◆ **STATED GOAL**:
Write out all of the lines below again, leaving out the pictures. Add 123 to each number only in the answer coordinates that give the dot's location in the second view, and keep every other number unchanged.

◆ **RECORD SET**:
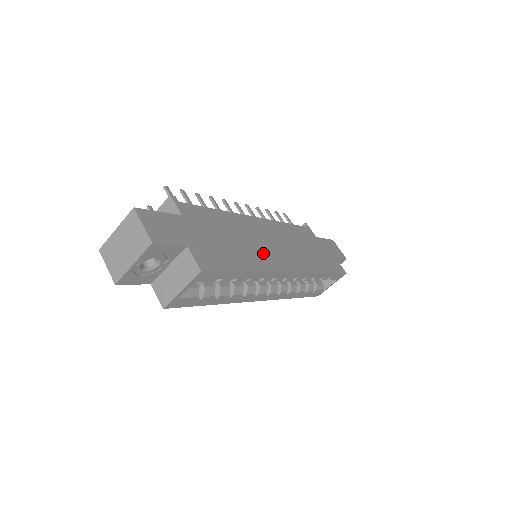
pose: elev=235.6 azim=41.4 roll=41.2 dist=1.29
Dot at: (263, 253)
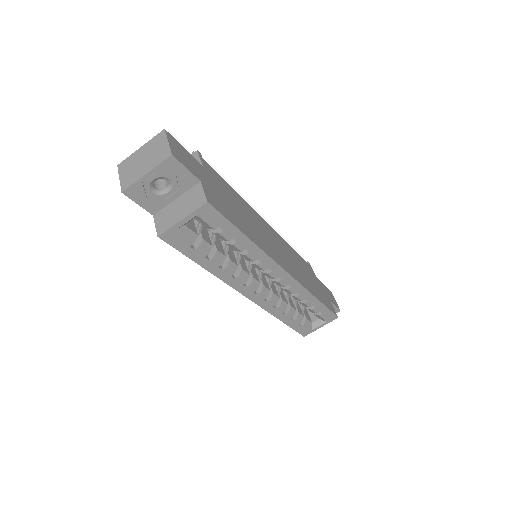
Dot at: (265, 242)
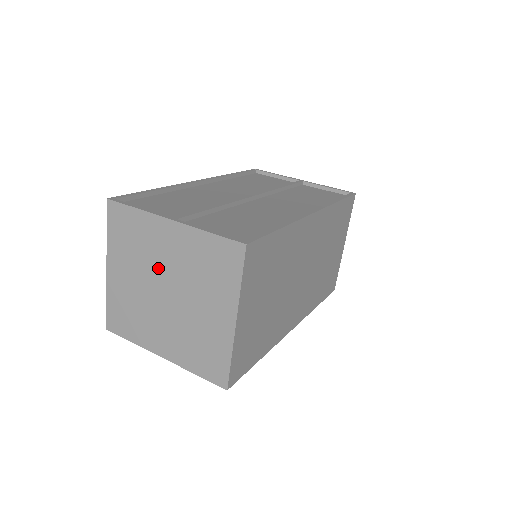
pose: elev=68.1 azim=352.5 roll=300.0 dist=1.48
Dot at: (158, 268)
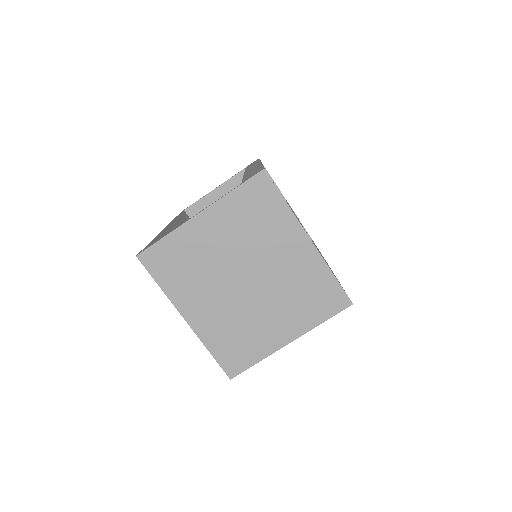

◆ **TASK OUTPUT**:
pose: elev=235.6 azim=41.4 roll=41.2 dist=1.29
Dot at: (263, 253)
Dot at: (388, 365)
pose: elev=68.1 azim=352.5 roll=300.0 dist=1.48
Dot at: (158, 268)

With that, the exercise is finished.